Classification and Modes

Practical route to nonparametric classification and conditional-mode workflows in np.

Keywords

npconmode, classification, conditional mode, mode estimation, birthwt

The np package can also be used for nonparametric classification problems by estimating the conditional density or conditional probability structure and then working with the conditional mode. This is a useful route when a simple parametric classification model feels too rigid.

If you want a minimal downloadable script for the classification route, start with np_classification_quickstart.R.

The basic idea

For binary, multinomial, or ordered outcomes, one practical route is to estimate a nonparametric conditional density and then classify using the conditional mode. In np, the function most directly associated with this workflow is npconmode.

This is especially useful when the covariates include a mixture of continuous and categorical variables.

In statistical terms, the fitted class is the outcome value with the largest estimated conditional probability at the conditioning point. For a discrete response support, this is the conditional mode. The bandwidths and any local-polynomial degree search are inherited from the conditional-density bandwidth route used by npcdensbw.

A simple binary-outcome example

The older birthwt example remains a good illustration because it contains several categorical covariates that must be classed correctly.

## Class the categorical variables correctly, then fit parametric and np models
library(np)
data(birthwt, package = "MASS")

birthwt$low <- factor(birthwt$low)
birthwt$smoke <- factor(birthwt$smoke)
birthwt$race <- factor(birthwt$race)
birthwt$ht <- factor(birthwt$ht)
birthwt$ui <- factor(birthwt$ui)
birthwt$ftv <- factor(birthwt$ftv)

model_logit <- glm(low ~ smoke + race + ht + ui + ftv + age + lwt,
  family = binomial(link = logit),
  data = birthwt)

model_np <- npconmode(low ~ smoke + race + ht + ui + ftv + age + lwt,
  data = birthwt)

summary(model_np)

The default route uses the usual local-constant conditional-density fit. You can also allow the bandwidth search to choose a local-polynomial degree when there is at least one continuous conditioning variable:

model_np_nomad <- npconmode(low ~ smoke + race + ht + ui + ftv + age + lwt,
  data = birthwt,
  ## nomad = "auto" uses exhaustive search for p = 1 and NOMAD otherwise.
  nomad = "auto")

summary(model_np_nomad)

For non-local-constant routes, npconmode works with the full set of fitted probabilities over the discrete response support before choosing the modal outcome. The reported modal class is therefore based on probabilities that are non-negative and sum to one across the observed support.

The returned object also retains the conditional-density bandwidth object and mirrors the selected regression type, degree, NOMAD shortcut metadata, and search-engine information used to build the classifier.
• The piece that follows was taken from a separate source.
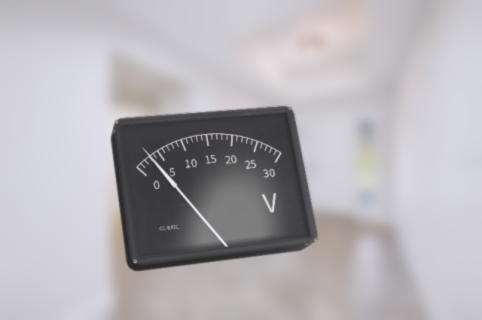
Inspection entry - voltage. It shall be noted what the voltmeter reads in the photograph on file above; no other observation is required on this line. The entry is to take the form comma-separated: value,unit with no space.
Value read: 3,V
If you want to inspect the fitted class-probability matrix directly, set probabilities = TRUE.

Comparing with a parametric classifier

One natural comparison is a confusion matrix against a parametric logit model.

## Compare the parametric confusion matrix with the np conditional-mode result
pred_logit <- factor(ifelse(fitted(model_logit) > 0.5, "1", "0"),
  levels = levels(birthwt$low))

cm_logit <- table(birthwt$low, pred_logit)

cm_logit
model_np$confusion.matrix
model_np_nomad$confusion.matrix

mean(pred_logit == birthwt$low)
model_np$CCR.overall
model_np_nomad$CCR.overall

The exact comparison will of course depend on the data and the tuning, but this is the right general workflow when you want to compare a flexible nonparametric classifier to a familiar parametric benchmark.

Why this route is useful

it handles mixed data naturally,
it avoids forcing a specific link and linear index structure from the outset,
it can uncover classification structure that a simple parametric model misses.

Practical notes

Make sure categorical variables are properly classed before fitting.
Start with a modest problem size first.
Do not casually override search tolerances just because an older example did so for convenience.
Treat the confusion matrix as one useful summary, not the whole story.

What `npconmode` is really doing

Conceptually, the model is building a nonparametric representation of the conditional distribution and then using the most likely outcome category at each conditioning point. That is why the function is useful for classification and modal regression problems.

The underlying conditional-density machinery is the same mixed-data kernel framework used elsewhere in np. The package help pages carry the argument details; this Gallery page is meant to show the classification workflow and where the fitted summaries come from.